A top Pentagon official announced on Tuesday that the Chinese People’s Liberation Army is building its capacities toward "space great power status."
"When you listen to the Chinese Communist leadership—particularly Xi Jinping, who serves as the core of the party—he’s outlined very specific requirements and expectations," Chad Sbragia, the deputy assistant secretary of defense for China, told the Washington Free Beacon. "Xi's done the same in terms of having space great power status—and that’s being a space great power by every measurable yardstick that you can throw out there, not least of which is capacity for their military."
Sbragia's comments came at an American Enterprise Institute event rolling out the 2020 China Military Power Report. The report offers a bird’s-eye view assessment of China's military capacities, as well as its long-term strategy and trajectory. It also details Beijing’s development of a militarized space program.
"The PRC’s space enterprise continues to mature rapidly. Beijing has devoted significant resources to growing all aspects of its space program, from military space applications to civil applications such as profit-generating launches, scientific endeavors, and space exploration," the report reads. "Its primary target is the United States."

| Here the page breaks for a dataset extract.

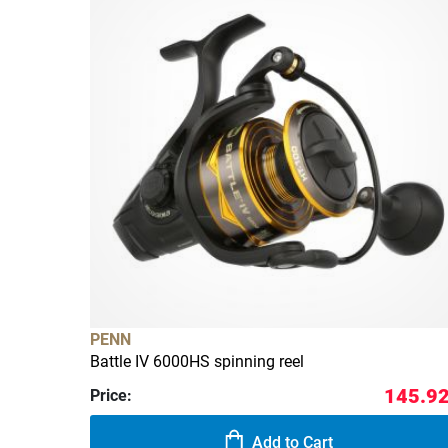
PENN
Battle IV 6000HS spinning reel
145.92
Price:
Add to Cart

Beijing is taking active steps toward achieving "space great power status." It now boasts the second-largest fleet of satellites, regularly works with Russia on weapons development, and has launched a series of rockets and rovers as it takes aim at Mars.
The report also details China’s plans to have its own space station able to house astronauts by 2022 and a lunar research station by 2025. Significant portions of China’s missile warning and military communication networks are also planned to reside in space.
Such efforts have required the full thrust of Chinese Communist Party investment and commitment.
"They’ve chosen to make those investments, and they’ve chosen for a reason, which is that their aspirations are not small," Sbragia told the Free Beacon. "They have a very clear and definitive aspiration for becoming a global power preeminent by all measures, at least in terms of status, to any others. And space is not the least of that."
Washington has taken notice of Beijing's significant advancements in space and continues to fine-tune its measures against Chinese space supremacy.
President Donald Trump’s 49-point agenda for a second term includes launching the Space Force in earnest, after approving its creation in the president's first term. Meanwhile, the landmark 2018 National Defense Strategy explicitly outlines space as a potential "warfighting domain," calling for extensive investment in space-facing defensive capabilities.